• Change detection data:
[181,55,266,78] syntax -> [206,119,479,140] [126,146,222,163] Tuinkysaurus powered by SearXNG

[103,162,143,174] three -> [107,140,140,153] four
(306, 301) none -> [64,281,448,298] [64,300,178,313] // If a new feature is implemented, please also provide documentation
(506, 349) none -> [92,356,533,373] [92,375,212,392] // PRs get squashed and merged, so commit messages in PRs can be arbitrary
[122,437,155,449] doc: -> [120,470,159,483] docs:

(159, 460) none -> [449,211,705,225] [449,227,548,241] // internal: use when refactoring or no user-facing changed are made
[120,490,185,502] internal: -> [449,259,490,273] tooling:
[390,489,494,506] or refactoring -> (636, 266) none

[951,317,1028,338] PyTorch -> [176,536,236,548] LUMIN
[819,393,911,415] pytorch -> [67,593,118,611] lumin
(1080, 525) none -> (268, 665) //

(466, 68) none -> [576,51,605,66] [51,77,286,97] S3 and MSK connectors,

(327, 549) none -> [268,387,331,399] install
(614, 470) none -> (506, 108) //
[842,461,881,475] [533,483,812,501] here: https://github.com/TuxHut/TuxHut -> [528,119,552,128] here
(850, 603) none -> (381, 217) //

• What this task involves: Set down the lines of the records exactly, from the first one through the line containing "(306, 301) none", and add nothing else.

• Worked solution:
[181,55,266,78] syntax -> [206,119,479,140] [126,146,222,163] Tuinkysaurus powered by SearXNG

[103,162,143,174] three -> [107,140,140,153] four
(306, 301) none -> [64,281,448,298] [64,300,178,313] // If a new feature is implemented, please also provide documentation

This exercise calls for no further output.